鼻の中心には空気の通り道である鼻腔があります。この鼻腔とつながっている空洞が副鼻腔です。鼻性髄液漏(びせいずいえきろう)とは、脳内の髄液が鼻副鼻腔に漏れ出て、いわば頭蓋内と副鼻腔の間に交通路ができてしまった状態です。

主な原因は、交通事故やスポーツ外傷、墜落などによる頭部外傷、手術によって行った副鼻腔損傷などです。

鼻性髄液漏は、髄膜炎をはじめ、頭蓋内感染症を引き起こす可能性があります。交通路ができた状態が長期にわたると、頭部にこぶができる髄膜脳瘤の原因になるので、早く治療する必要があります。

鼻水を採取し、その成分から髄液かどうかを調べます。

治療は、頭部外傷による急性期の鼻性髄液漏の場合は2週間を限度として髄液炎に対する抗生物質を使用しながら、自然に髄液漏が止まるのを待つ保存的治療を行います。場合によっては、脳に管を入れて髄液を抜く髄液持続ドレナージを行うこともあります。それ以外は診断がつき次第、手術を行います。

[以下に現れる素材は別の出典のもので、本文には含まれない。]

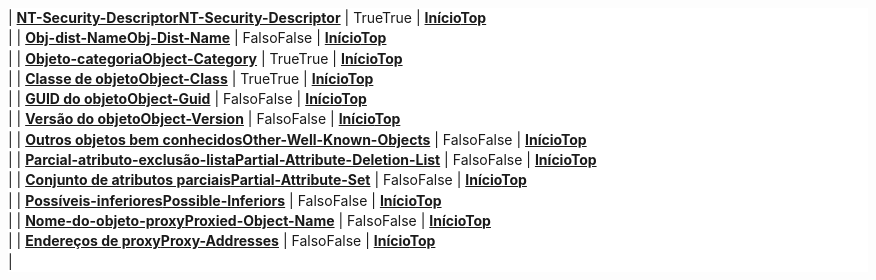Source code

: | [<span data-ttu-id="ceebe-326">**NT-Security-Descriptor**</span><span class="sxs-lookup"><span data-stu-id="ceebe-326">**NT-Security-Descriptor**</span></span>](a-ntsecuritydescriptor.md)                    | <span data-ttu-id="ceebe-327">True</span><span class="sxs-lookup"><span data-stu-id="ceebe-327">True</span></span>      | [<span data-ttu-id="ceebe-328">**Início**</span><span class="sxs-lookup"><span data-stu-id="ceebe-328">**Top**</span></span>](c-top.md)<br/>               |
| [<span data-ttu-id="ceebe-329">**Obj-dist-Name**</span><span class="sxs-lookup"><span data-stu-id="ceebe-329">**Obj-Dist-Name**</span></span>](a-distinguishedname.md)                                | <span data-ttu-id="ceebe-330">Falso</span><span class="sxs-lookup"><span data-stu-id="ceebe-330">False</span></span>     | [<span data-ttu-id="ceebe-331">**Início**</span><span class="sxs-lookup"><span data-stu-id="ceebe-331">**Top**</span></span>](c-top.md)<br/>               |
| [<span data-ttu-id="ceebe-332">**Objeto-categoria**</span><span class="sxs-lookup"><span data-stu-id="ceebe-332">**Object-Category**</span></span>](a-objectcategory.md)                                 | <span data-ttu-id="ceebe-333">True</span><span class="sxs-lookup"><span data-stu-id="ceebe-333">True</span></span>      | [<span data-ttu-id="ceebe-334">**Início**</span><span class="sxs-lookup"><span data-stu-id="ceebe-334">**Top**</span></span>](c-top.md)<br/>               |
| [<span data-ttu-id="ceebe-335">**Classe de objeto**</span><span class="sxs-lookup"><span data-stu-id="ceebe-335">**Object-Class**</span></span>](a-objectclass.md)                                       | <span data-ttu-id="ceebe-336">True</span><span class="sxs-lookup"><span data-stu-id="ceebe-336">True</span></span>      | [<span data-ttu-id="ceebe-337">**Início**</span><span class="sxs-lookup"><span data-stu-id="ceebe-337">**Top**</span></span>](c-top.md)<br/>               |
| [<span data-ttu-id="ceebe-338">**GUID do objeto**</span><span class="sxs-lookup"><span data-stu-id="ceebe-338">**Object-Guid**</span></span>](a-objectguid.md)                                         | <span data-ttu-id="ceebe-339">Falso</span><span class="sxs-lookup"><span data-stu-id="ceebe-339">False</span></span>     | [<span data-ttu-id="ceebe-340">**Início**</span><span class="sxs-lookup"><span data-stu-id="ceebe-340">**Top**</span></span>](c-top.md)<br/>               |
| [<span data-ttu-id="ceebe-341">**Versão do objeto**</span><span class="sxs-lookup"><span data-stu-id="ceebe-341">**Object-Version**</span></span>](a-objectversion.md)                                   | <span data-ttu-id="ceebe-342">Falso</span><span class="sxs-lookup"><span data-stu-id="ceebe-342">False</span></span>     | [<span data-ttu-id="ceebe-343">**Início**</span><span class="sxs-lookup"><span data-stu-id="ceebe-343">**Top**</span></span>](c-top.md)<br/>               |
| [<span data-ttu-id="ceebe-344">**Outros objetos bem conhecidos**</span><span class="sxs-lookup"><span data-stu-id="ceebe-344">**Other-Well-Known-Objects**</span></span>](a-otherwellknownobjects.md)                 | <span data-ttu-id="ceebe-345">Falso</span><span class="sxs-lookup"><span data-stu-id="ceebe-345">False</span></span>     | [<span data-ttu-id="ceebe-346">**Início**</span><span class="sxs-lookup"><span data-stu-id="ceebe-346">**Top**</span></span>](c-top.md)<br/>               |
| [<span data-ttu-id="ceebe-347">**Parcial-atributo-exclusão-lista**</span><span class="sxs-lookup"><span data-stu-id="ceebe-347">**Partial-Attribute-Deletion-List**</span></span>](a-partialattributedeletionlist.md)   | <span data-ttu-id="ceebe-348">Falso</span><span class="sxs-lookup"><span data-stu-id="ceebe-348">False</span></span>     | [<span data-ttu-id="ceebe-349">**Início**</span><span class="sxs-lookup"><span data-stu-id="ceebe-349">**Top**</span></span>](c-top.md)<br/>               |
| [<span data-ttu-id="ceebe-350">**Conjunto de atributos parciais**</span><span class="sxs-lookup"><span data-stu-id="ceebe-350">**Partial-Attribute-Set**</span></span>](a-partialattributeset.md)                      | <span data-ttu-id="ceebe-351">Falso</span><span class="sxs-lookup"><span data-stu-id="ceebe-351">False</span></span>     | [<span data-ttu-id="ceebe-352">**Início**</span><span class="sxs-lookup"><span data-stu-id="ceebe-352">**Top**</span></span>](c-top.md)<br/>               |
| [<span data-ttu-id="ceebe-353">**Possíveis-inferiores**</span><span class="sxs-lookup"><span data-stu-id="ceebe-353">**Possible-Inferiors**</span></span>](a-possibleinferiors.md)                           | <span data-ttu-id="ceebe-354">Falso</span><span class="sxs-lookup"><span data-stu-id="ceebe-354">False</span></span>     | [<span data-ttu-id="ceebe-355">**Início**</span><span class="sxs-lookup"><span data-stu-id="ceebe-355">**Top**</span></span>](c-top.md)<br/>               |
| [<span data-ttu-id="ceebe-356">**Nome-do-objeto-proxy**</span><span class="sxs-lookup"><span data-stu-id="ceebe-356">**Proxied-Object-Name**</span></span>](a-proxiedobjectname.md)                          | <span data-ttu-id="ceebe-357">Falso</span><span class="sxs-lookup"><span data-stu-id="ceebe-357">False</span></span>     | [<span data-ttu-id="ceebe-358">**Início**</span><span class="sxs-lookup"><span data-stu-id="ceebe-358">**Top**</span></span>](c-top.md)<br/>               |
| [<span data-ttu-id="ceebe-359">**Endereços de proxy**</span><span class="sxs-lookup"><span data-stu-id="ceebe-359">**Proxy-Addresses**</span></span>](a-proxyaddresses.md)                                 | <span data-ttu-id="ceebe-360">Falso</span><span class="sxs-lookup"><span data-stu-id="ceebe-360">False</span></span>     | [<span data-ttu-id="ceebe-361">**Início**</span><span class="sxs-lookup"><span data-stu-id="ceebe-361">**Top**</span></span>](c-top.md)<br/>               |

保存的治療が成功して髄液漏が止まっても30~40%に髄膜炎を併発するという報告があります。早期に手術をするほうが、髄膜炎のリスク軽減につながります。

保存的治療ができない場合は、診断がつき次第、手術を行います。手術は、手術器具を目的部位に正しく導くナビゲーションシステムを用いた内視鏡下鼻内整復術です。その成功率は1回目で90%、2回目で97%と向上しています。

手術では、下腹部や大腿部の脂肪、鼻粘膜、鼻中隔軟骨、筋膜などを使用することがあります。

髄膜炎を併発した場合、重篤な後遺症(脳機能障害)を残すことがあります。